• Passage provided
= Beginning of Section =

Fab 5 still alive
Describing the departure of founding member Grub Cooper as “very disappointing”, bassist Frankie Campbell says the Fabulous 5 will soldier on.
He revealed that the band has a busy schedule for the remainder of 2023.
Cooper left the band in June after over 50 years, most of which he was Fab 5’s drummer, musical director, and chief songwriter. He told the Jamaica Observer in an interview then that he wanted to pursue projects as a solo artiste and work with younger acts.
Campbell, who is also an original member, said they have temporarily replaced Cooper and remain active in Jamaica and overseas.
“The loss of our original drummer/vocalist Grub Cooper is very disappointing, but we have a strong team and Kingsley Boyd from the Unique Vision Band is filling in on drums. With Andrew Cassanova and Gem Myers on vocals we have been doing some great performances over the last two months and continue to gel as a formidable unit,” he told the Observer.

= End of Section =

• Your task
Reproduce the full news item on the Fabulous 5 continuing after Grub Cooper's exit, word for word and with nothing changed.

• Source material

= Beginning of Section =

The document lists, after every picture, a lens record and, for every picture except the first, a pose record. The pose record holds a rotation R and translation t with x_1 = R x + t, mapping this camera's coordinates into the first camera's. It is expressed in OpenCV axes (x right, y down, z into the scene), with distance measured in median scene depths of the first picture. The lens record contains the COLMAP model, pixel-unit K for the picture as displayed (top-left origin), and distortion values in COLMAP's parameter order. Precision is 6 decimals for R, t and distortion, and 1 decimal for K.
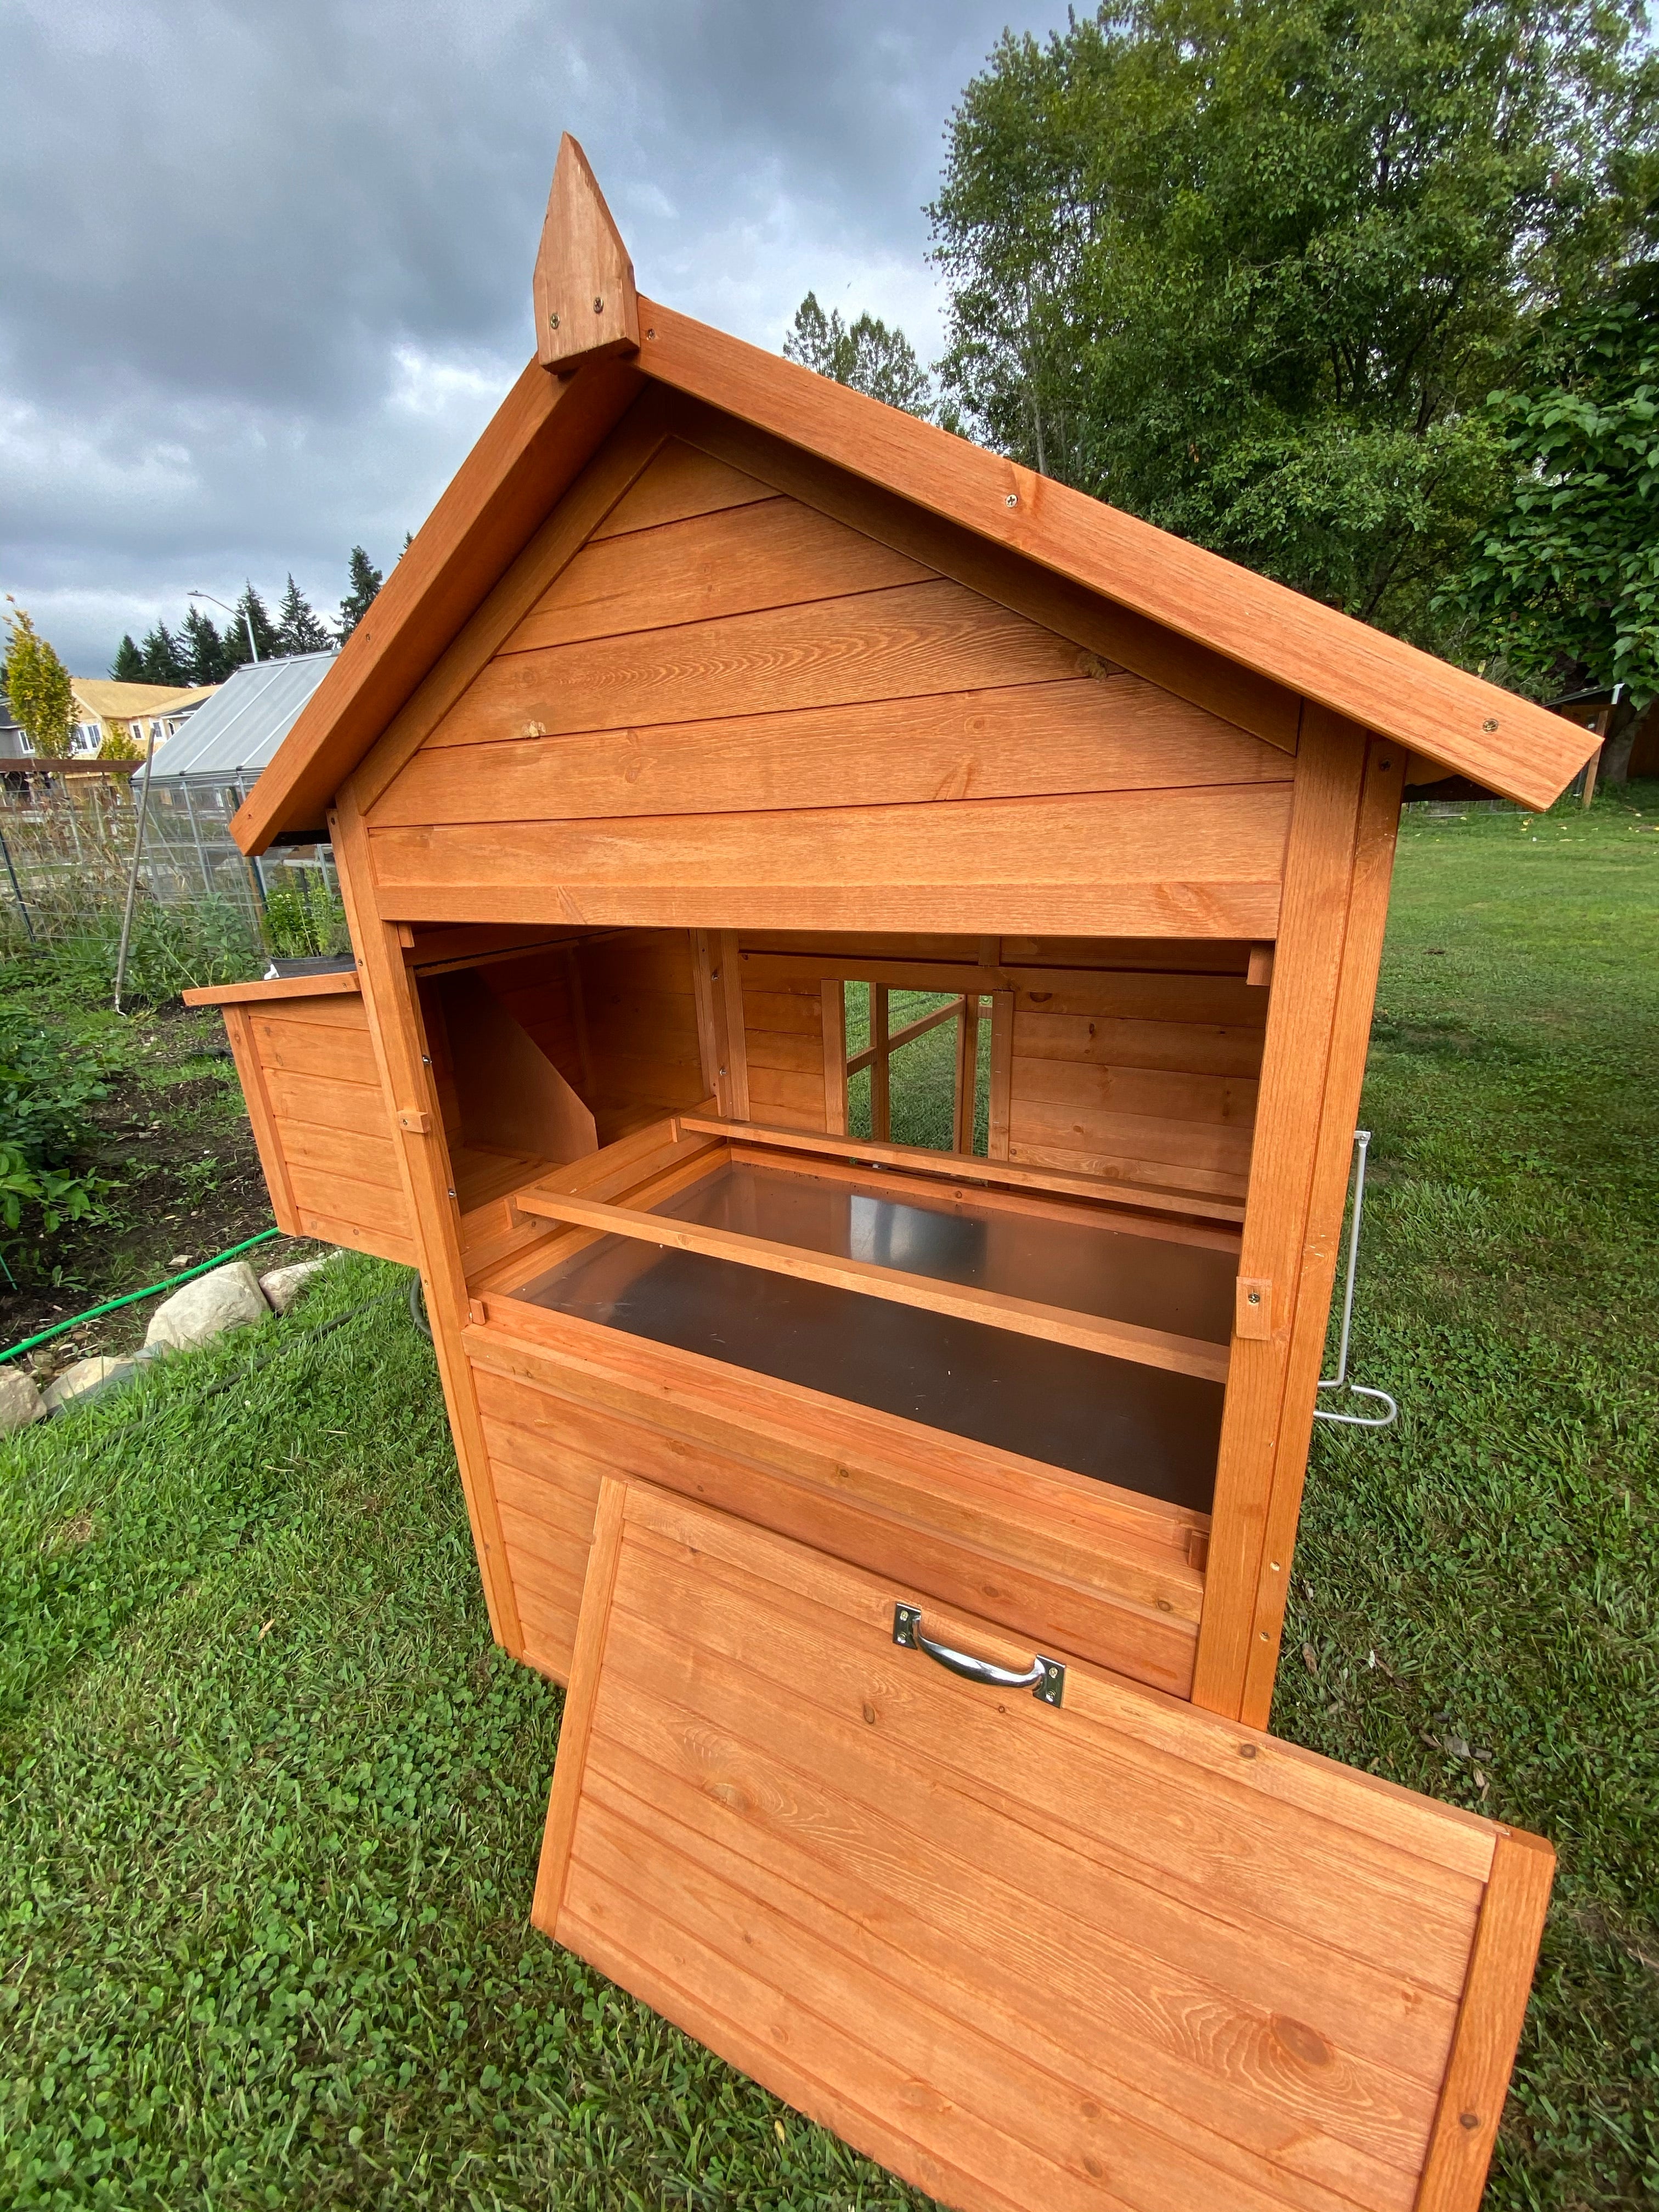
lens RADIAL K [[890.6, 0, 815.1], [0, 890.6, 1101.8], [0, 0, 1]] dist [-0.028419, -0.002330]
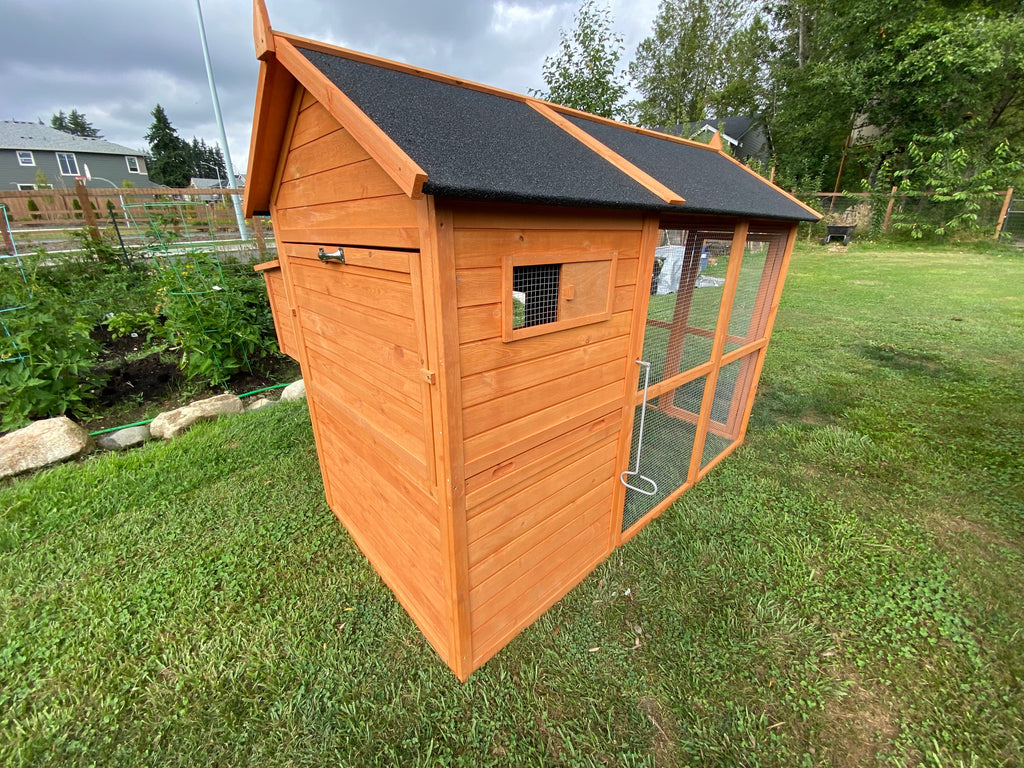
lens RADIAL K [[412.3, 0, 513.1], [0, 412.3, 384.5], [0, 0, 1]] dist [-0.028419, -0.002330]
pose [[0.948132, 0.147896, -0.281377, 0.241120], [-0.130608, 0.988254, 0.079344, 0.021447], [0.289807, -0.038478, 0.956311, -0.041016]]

= End of Section =
= Beginning of Section =

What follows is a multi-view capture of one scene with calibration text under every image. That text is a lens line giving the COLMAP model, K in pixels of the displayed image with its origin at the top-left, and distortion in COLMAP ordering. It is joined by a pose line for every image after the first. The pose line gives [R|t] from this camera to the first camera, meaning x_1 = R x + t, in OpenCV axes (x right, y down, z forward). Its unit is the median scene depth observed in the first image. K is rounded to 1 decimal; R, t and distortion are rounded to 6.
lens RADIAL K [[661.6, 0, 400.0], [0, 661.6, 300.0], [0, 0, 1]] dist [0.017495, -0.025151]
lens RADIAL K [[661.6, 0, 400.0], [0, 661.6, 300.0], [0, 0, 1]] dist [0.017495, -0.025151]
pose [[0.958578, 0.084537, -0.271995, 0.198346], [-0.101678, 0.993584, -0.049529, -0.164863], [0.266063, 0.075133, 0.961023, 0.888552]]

= End of Section =

• Expected answer
Fab 5 still alive
Describing the departure of founding member Grub Cooper as “very disappointing”, bassist Frankie Campbell says the Fabulous 5 will soldier on.
He revealed that the band has a busy schedule for the remainder of 2023.
Cooper left the band in June after over 50 years, most of which he was Fab 5’s drummer, musical director, and chief songwriter. He told the Jamaica Observer in an interview then that he wanted to pursue projects as a solo artiste and work with younger acts.
Campbell, who is also an original member, said they have temporarily replaced Cooper and remain active in Jamaica and overseas.
“The loss of our original drummer/vocalist Grub Cooper is very disappointing, but we have a strong team and Kingsley Boyd from the Unique Vision Band is filling in on drums. With Andrew Cassanova and Gem Myers on vocals we have been doing some great performances over the last two months and continue to gel as a formidable unit,” he told the Observer.